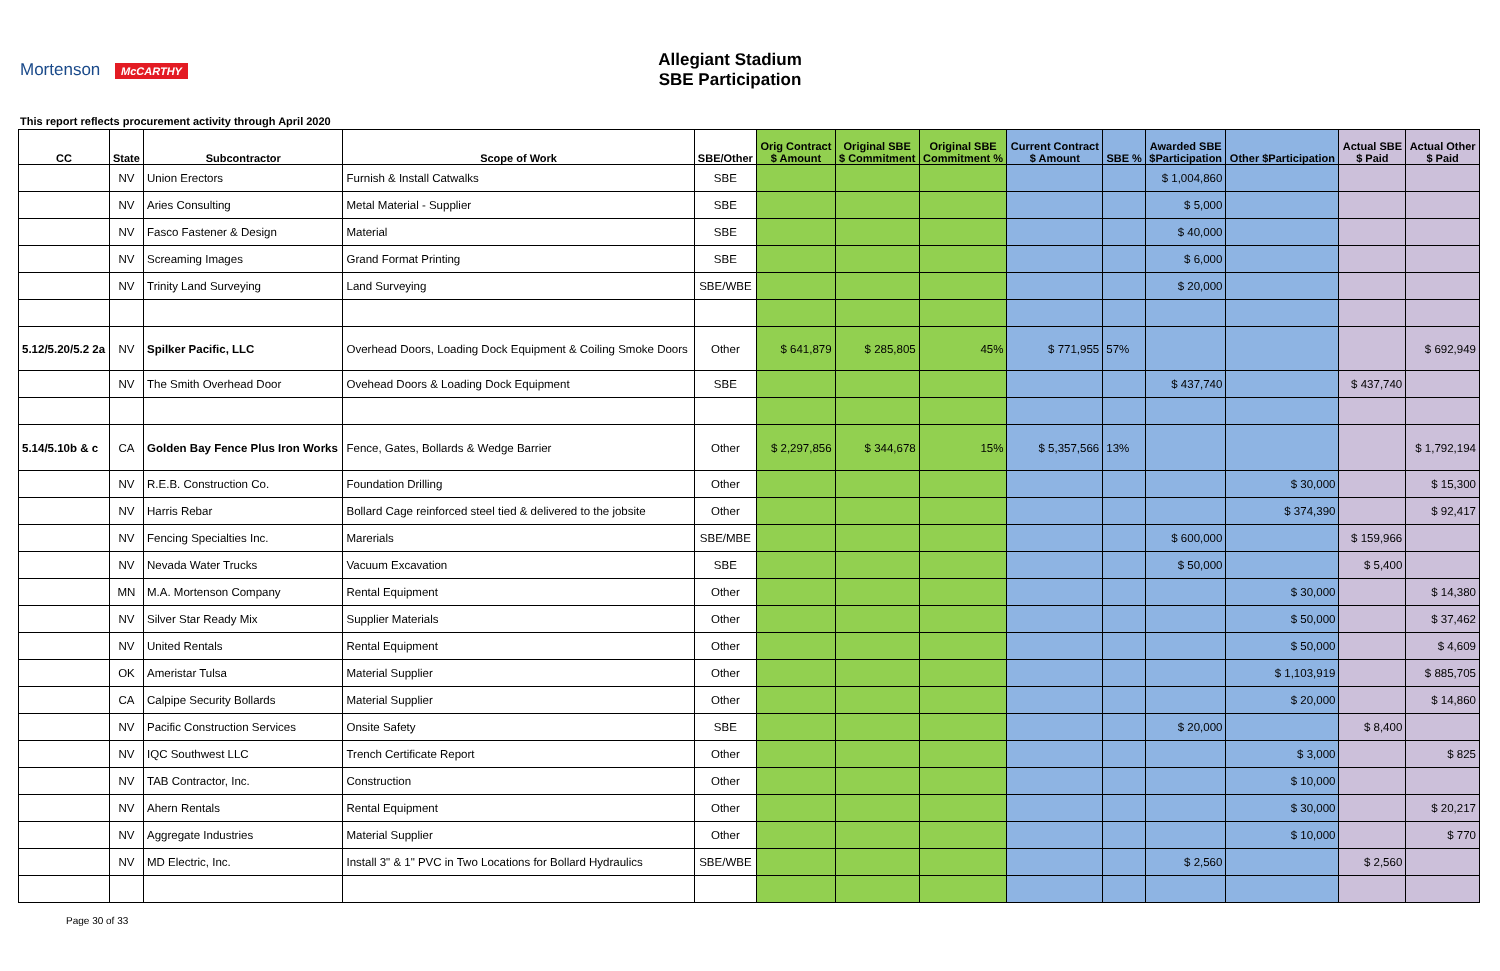Mortenson McCARTHY
Allegiant Stadium
SBE Participation
This report reflects procurement activity through April 2020
| CC | State | Subcontractor | Scope of Work | SBE/Other | Orig Contract $ Amount | Original SBE $ Commitment | Original SBE Commitment % | Current Contract $ Amount | SBE % | Awarded SBE $Participation | Other $Participation | Actual SBE $ Paid | Actual Other $ Paid |
| --- | --- | --- | --- | --- | --- | --- | --- | --- | --- | --- | --- | --- | --- |
| | NV | Union Erectors | Furnish & Install Catwalks | SBE | | | | | | $ 1,004,860 | | | |
| | NV | Aries Consulting | Metal Material - Supplier | SBE | | | | | | $ 5,000 | | | |
| | NV | Fasco Fastener & Design | Material | SBE | | | | | | $ 40,000 | | | |
| | NV | Screaming Images | Grand Format Printing | SBE | | | | | | $ 6,000 | | | |
| | NV | Trinity Land Surveying | Land Surveying | SBE/WBE | | | | | | $ 20,000 | | | |
| 5.12/5.20/5.2 2a | NV | Spilker Pacific, LLC | Overhead Doors, Loading Dock Equipment & Coiling Smoke Doors | Other | $ 641,879 | $ 285,805 | 45% | $ 771,955 | 57% | | | | $ 692,949 |
| | NV | The Smith Overhead Door | Ovehead Doors & Loading Dock Equipment | SBE | | | | | | $ 437,740 | | $ 437,740 | |
| 5.14/5.10b & c | CA | Golden Bay Fence Plus Iron Works | Fence, Gates, Bollards & Wedge Barrier | Other | $ 2,297,856 | $ 344,678 | 15% | $ 5,357,566 | 13% | | | | $ 1,792,194 |
| | NV | R.E.B. Construction Co. | Foundation Drilling | Other | | | | | | | $ 30,000 | | $ 15,300 |
| | NV | Harris Rebar | Bollard Cage reinforced steel tied & delivered to the jobsite | Other | | | | | | | $ 374,390 | | $ 92,417 |
| | NV | Fencing Specialties Inc. | Marerials | SBE/MBE | | | | | | $ 600,000 | | $ 159,966 | |
| | NV | Nevada Water Trucks | Vacuum Excavation | SBE | | | | | | $ 50,000 | | $ 5,400 | |
| | MN | M.A. Mortenson Company | Rental Equipment | Other | | | | | | | $ 30,000 | | $ 14,380 |
| | NV | Silver Star Ready Mix | Supplier Materials | Other | | | | | | | $ 50,000 | | $ 37,462 |
| | NV | United Rentals | Rental Equipment | Other | | | | | | | $ 50,000 | | $ 4,609 |
| | OK | Ameristar Tulsa | Material Supplier | Other | | | | | | | $ 1,103,919 | | $ 885,705 |
| | CA | Calpipe Security Bollards | Material Supplier | Other | | | | | | | $ 20,000 | | $ 14,860 |
| | NV | Pacific Construction Services | Onsite Safety | SBE | | | | | | $ 20,000 | | $ 8,400 | |
| | NV | IQC Southwest LLC | Trench Certificate Report | Other | | | | | | | $ 3,000 | | $ 825 |
| | NV | TAB Contractor, Inc. | Construction | Other | | | | | | | $ 10,000 | | |
| | NV | Ahern Rentals | Rental Equipment | Other | | | | | | | $ 30,000 | | $ 20,217 |
| | NV | Aggregate Industries | Material Supplier | Other | | | | | | | $ 10,000 | | $ 770 |
| | NV | MD Electric, Inc. | Install 3" & 1" PVC in Two Locations for Bollard Hydraulics | SBE/WBE | | | | | | $ 2,560 | | $ 2,560 | |
Page 30 of 33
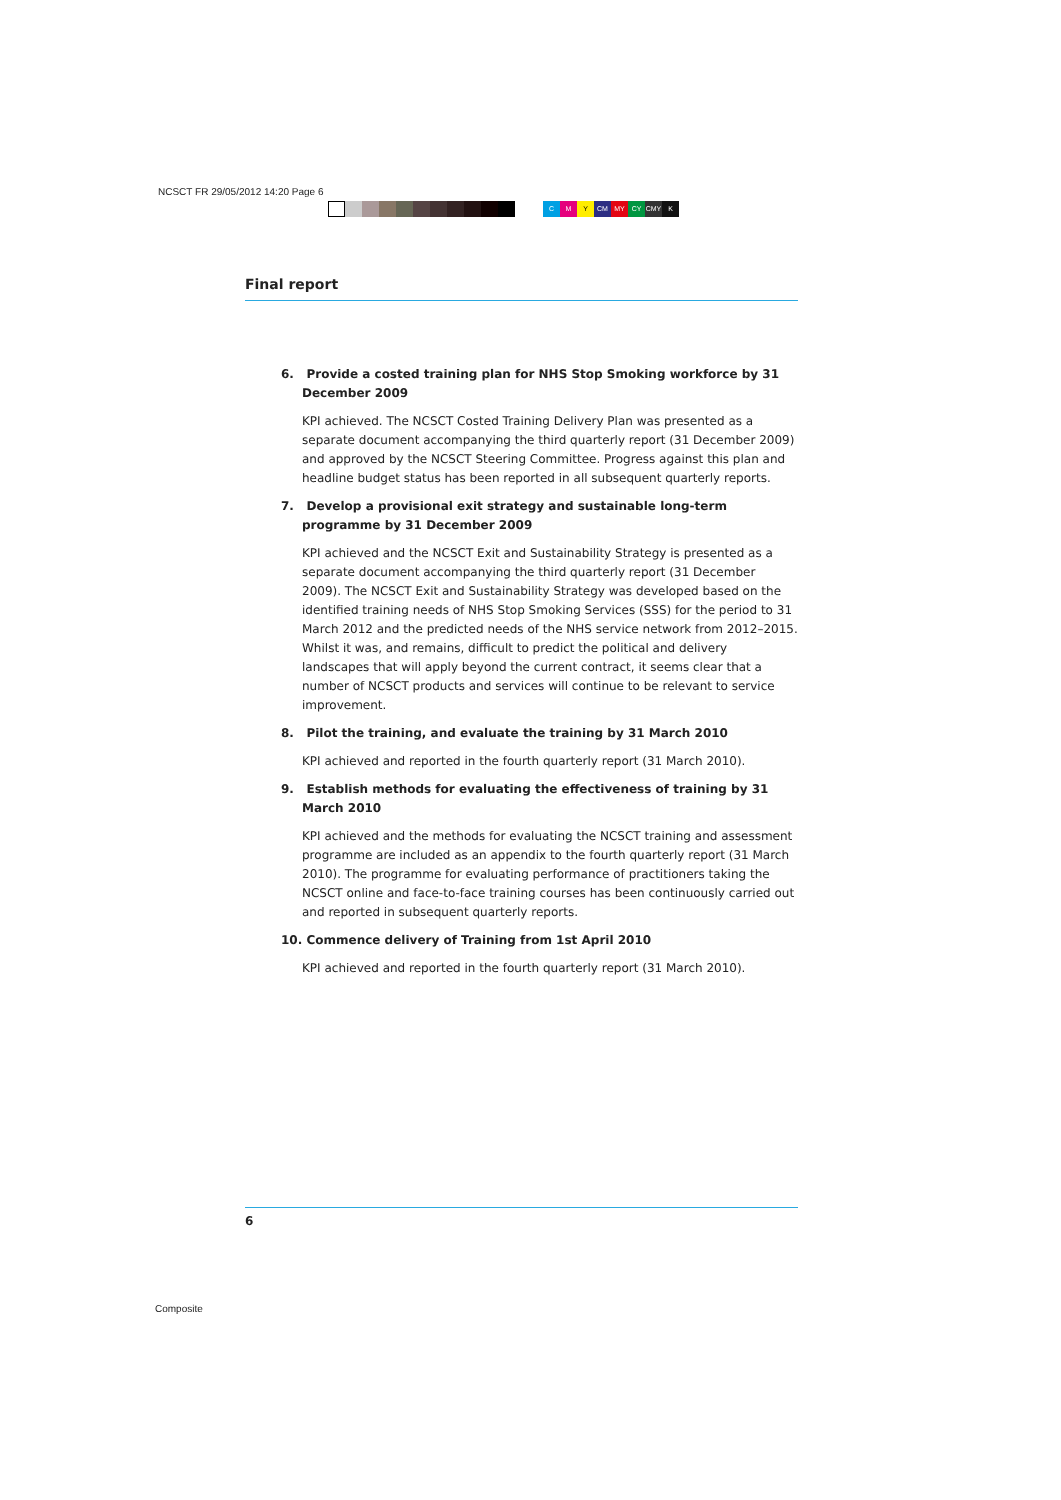NCSCT FR 29/05/2012 14:20 Page 6
CMY CM MY CY CMY K
Final report
6. Provide a costed training plan for NHS Stop Smoking workforce by 31 December 2009
KPI achieved. The NCSCT Costed Training Delivery Plan was presented as a separate document accompanying the third quarterly report (31 December 2009) and approved by the NCSCT Steering Committee. Progress against this plan and headline budget status has been reported in all subsequent quarterly reports.
7. Develop a provisional exit strategy and sustainable long-term programme by 31 December 2009
KPI achieved and the NCSCT Exit and Sustainability Strategy is presented as a separate document accompanying the third quarterly report (31 December 2009). The NCSCT Exit and Sustainability Strategy was developed based on the identified training needs of NHS Stop Smoking Services (SSS) for the period to 31 March 2012 and the predicted needs of the NHS service network from 2012–2015. Whilst it was, and remains, difficult to predict the political and delivery landscapes that will apply beyond the current contract, it seems clear that a number of NCSCT products and services will continue to be relevant to service improvement.
8. Pilot the training, and evaluate the training by 31 March 2010
KPI achieved and reported in the fourth quarterly report (31 March 2010).
9. Establish methods for evaluating the effectiveness of training by 31 March 2010
KPI achieved and the methods for evaluating the NCSCT training and assessment programme are included as an appendix to the fourth quarterly report (31 March 2010). The programme for evaluating performance of practitioners taking the NCSCT online and face-to-face training courses has been continuously carried out and reported in subsequent quarterly reports.
10. Commence delivery of Training from 1st April 2010
KPI achieved and reported in the fourth quarterly report (31 March 2010).
6
Composite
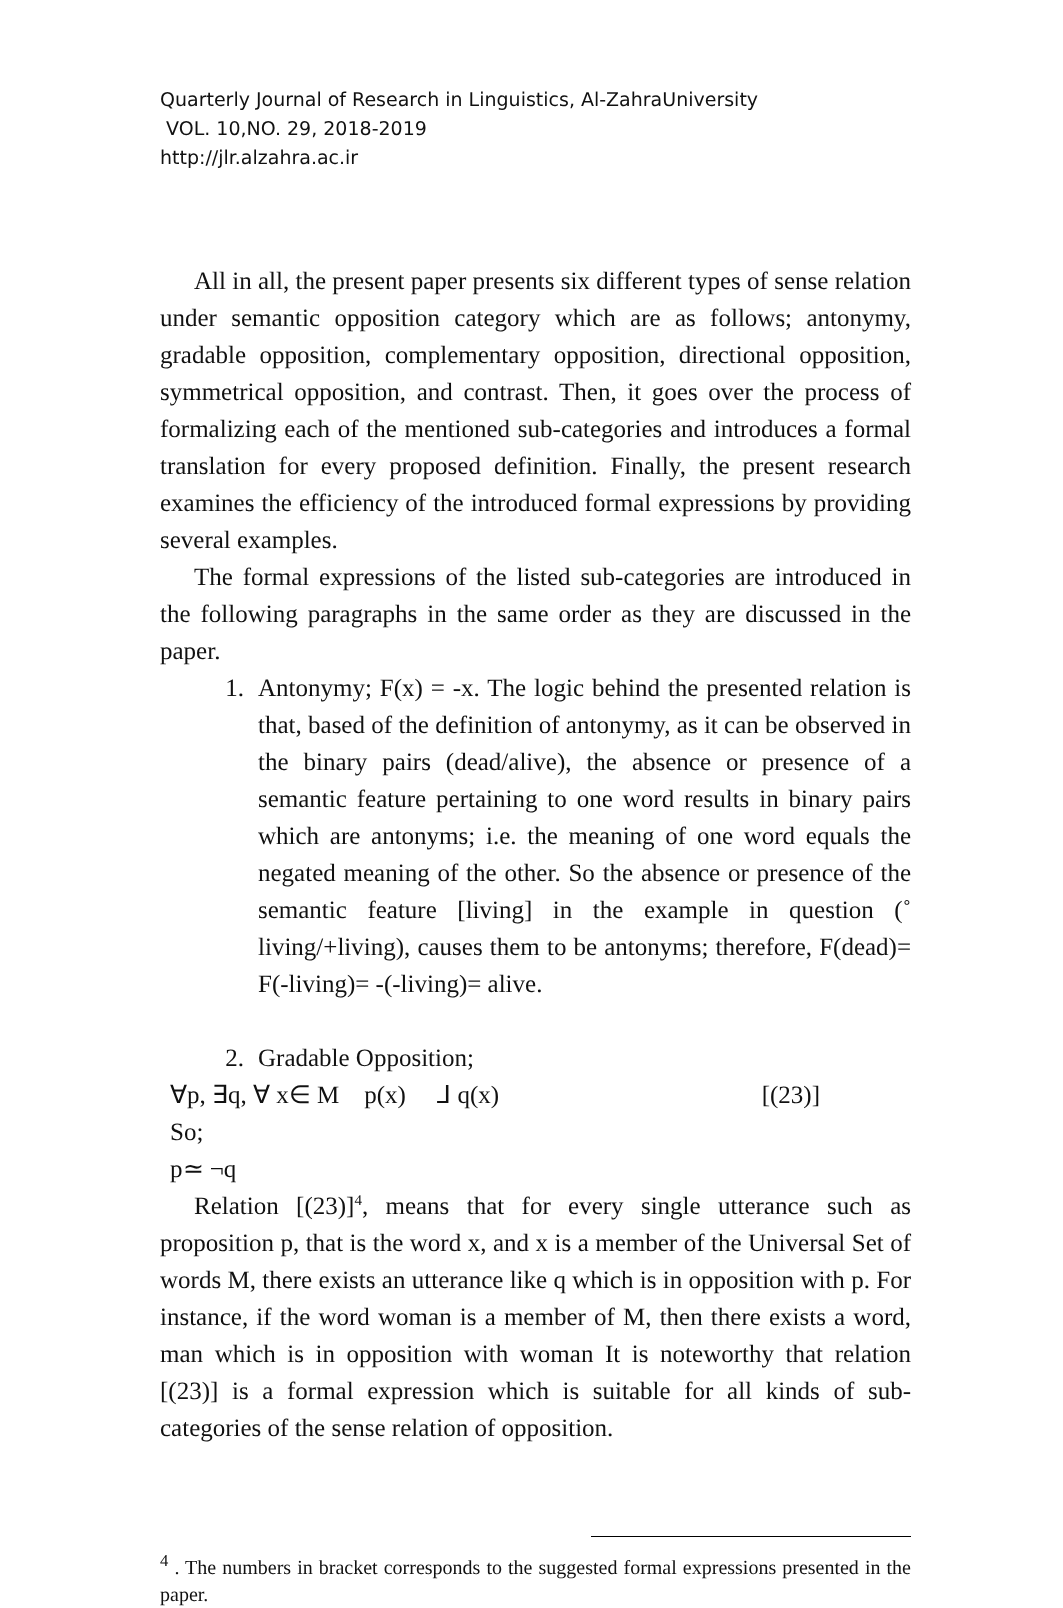Quarterly Journal of Research in Linguistics, Al-ZahraUniversity
VOL. 10,NO. 29, 2018-2019
http://jlr.alzahra.ac.ir
All in all, the present paper presents six different types of sense relation under semantic opposition category which are as follows; antonymy, gradable opposition, complementary opposition, directional opposition, symmetrical opposition, and contrast. Then, it goes over the process of formalizing each of the mentioned sub-categories and introduces a formal translation for every proposed definition. Finally, the present research examines the efficiency of the introduced formal expressions by providing several examples.
The formal expressions of the listed sub-categories are introduced in the following paragraphs in the same order as they are discussed in the paper.
1. Antonymy; F(x) = -x. The logic behind the presented relation is that, based of the definition of antonymy, as it can be observed in the binary pairs (dead/alive), the absence or presence of a semantic feature pertaining to one word results in binary pairs which are antonyms; i.e. the meaning of one word equals the negated meaning of the other. So the absence or presence of the semantic feature [living] in the example in question (˚ living/+living), causes them to be antonyms; therefore, F(dead)= F(-living)= -(-living)= alive.
2. Gradable Opposition;
∀p, ∃q, ∀ x∈ M p(x) ⅃ q(x) [(23)]
So;
p≃ ¬q
Relation [(23)]<sup>4</sup>, means that for every single utterance such as proposition p, that is the word x, and x is a member of the Universal Set of words M, there exists an utterance like q which is in opposition with p. For instance, if the word woman is a member of M, then there exists a word, man which is in opposition with woman It is noteworthy that relation [(23)] is a formal expression which is suitable for all kinds of sub-categories of the sense relation of opposition.
<sup>4</sup> . The numbers in bracket corresponds to the suggested formal expressions presented in the paper.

_Requirement_
Sift through the material above and copy the lines that contain the word "Pacific".

_Answer_
| 5.12/5.20/5.2 2a | NV | Spilker Pacific, LLC | Overhead Doors, Loading Dock Equipment & Coiling Smoke Doors | Other | $ 641,879 | $ 285,805 | 45% | $ 771,955 | 57% | | | | $ 692,949 |
| | NV | Pacific Construction Services | Onsite Safety | SBE | | | | | | $ 20,000 | | $ 8,400 | |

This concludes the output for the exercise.